▸ **The task**: Pull each line holding the word "text" from the data.

-------- Data in this exercise

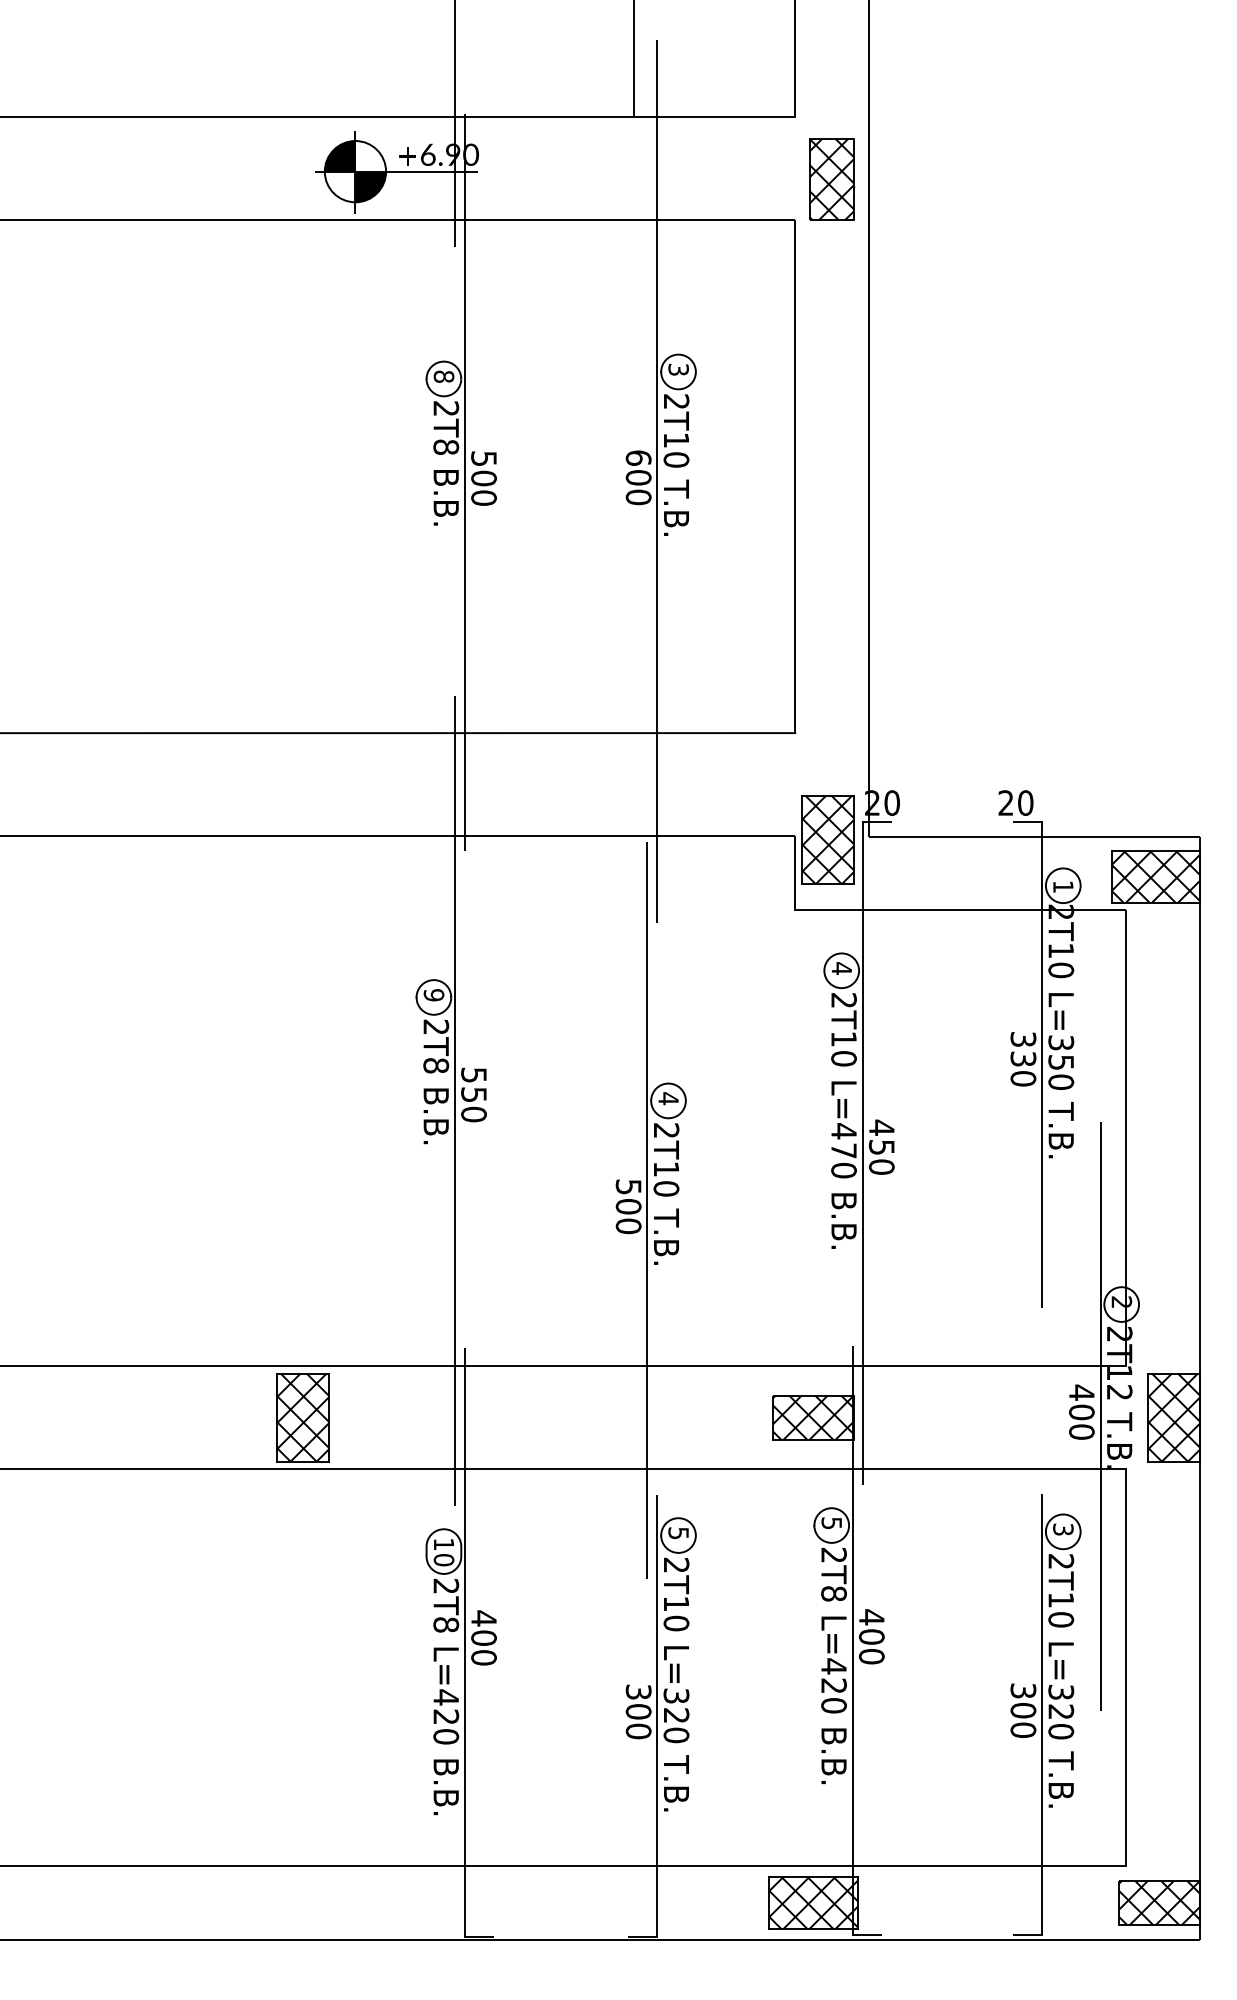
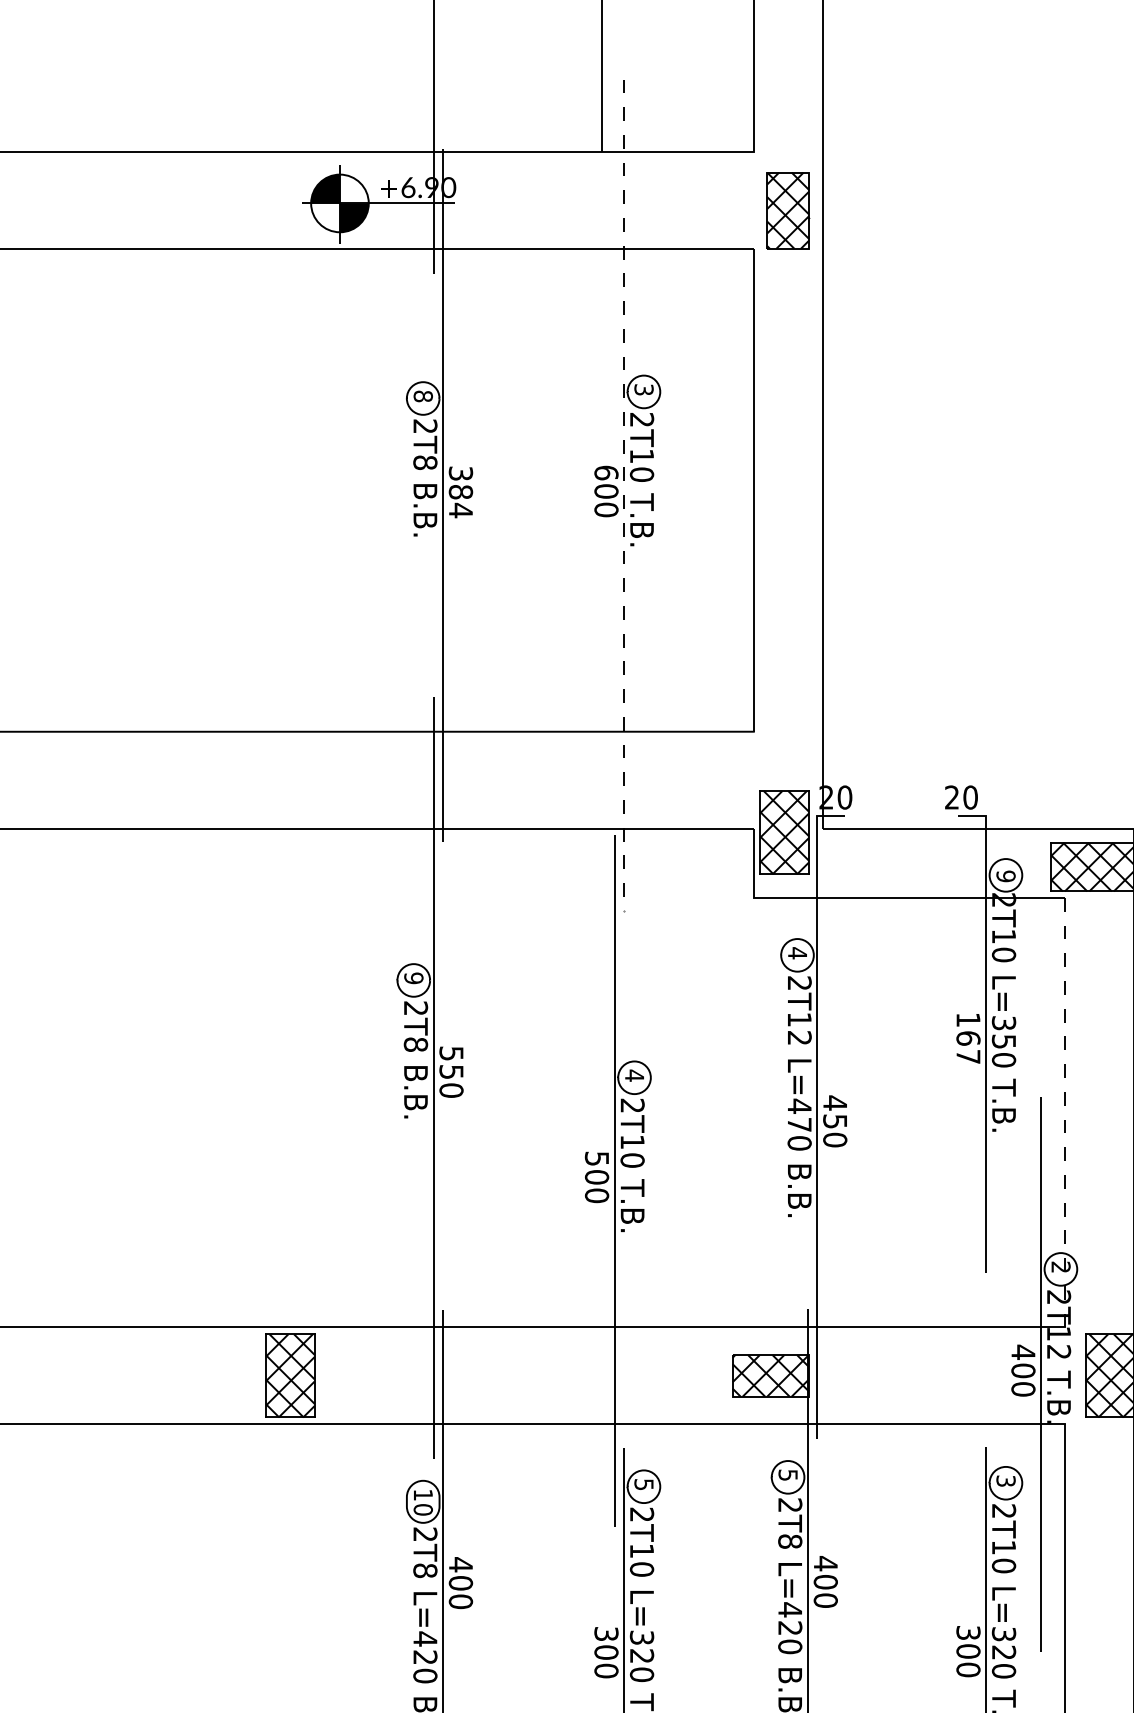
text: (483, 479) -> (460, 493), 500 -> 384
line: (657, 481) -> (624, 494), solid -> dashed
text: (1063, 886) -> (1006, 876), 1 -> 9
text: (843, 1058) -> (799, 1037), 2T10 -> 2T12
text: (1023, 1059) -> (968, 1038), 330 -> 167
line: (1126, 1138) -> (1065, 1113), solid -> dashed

----------------

▸ **Exercise output**:
text: (483, 479) -> (460, 493), 500 -> 384
text: (1063, 886) -> (1006, 876), 1 -> 9
text: (843, 1058) -> (799, 1037), 2T10 -> 2T12
text: (1023, 1059) -> (968, 1038), 330 -> 167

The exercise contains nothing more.